### Exercise brief
Would you copy the lines below exactly and omit the images?

### Data for this task
━━━━━━━━━━━━━━━━━━━━━━━━━━━━━━

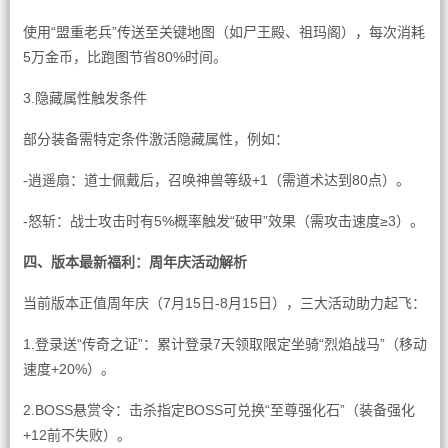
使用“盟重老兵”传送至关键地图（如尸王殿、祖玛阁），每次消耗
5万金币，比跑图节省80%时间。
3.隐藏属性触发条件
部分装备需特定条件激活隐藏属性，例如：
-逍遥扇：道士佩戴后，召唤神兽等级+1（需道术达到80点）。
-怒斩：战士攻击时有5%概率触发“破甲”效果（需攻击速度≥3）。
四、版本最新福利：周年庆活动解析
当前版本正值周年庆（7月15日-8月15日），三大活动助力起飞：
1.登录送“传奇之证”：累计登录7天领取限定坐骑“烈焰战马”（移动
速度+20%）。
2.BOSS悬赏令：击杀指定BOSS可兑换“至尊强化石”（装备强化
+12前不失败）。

━━━━━━━━━━━━━━━━━━━━━━━━━━━━━━

### Answer space
使用“盟重老兵”传送至关键地图（如尸王殿、祖玛阁），每次消耗
5万金币，比跑图节省80%时间。
3.隐藏属性触发条件
部分装备需特定条件激活隐藏属性，例如：
-逍遥扇：道士佩戴后，召唤神兽等级+1（需道术达到80点）。
-怒斩：战士攻击时有5%概率触发“破甲”效果（需攻击速度≥3）。
四、版本最新福利：周年庆活动解析
当前版本正值周年庆（7月15日-8月15日），三大活动助力起飞：
1.登录送“传奇之证”：累计登录7天领取限定坐骑“烈焰战马”（移动
速度+20%）。
2.BOSS悬赏令：击杀指定BOSS可兑换“至尊强化石”（装备强化
+12前不失败）。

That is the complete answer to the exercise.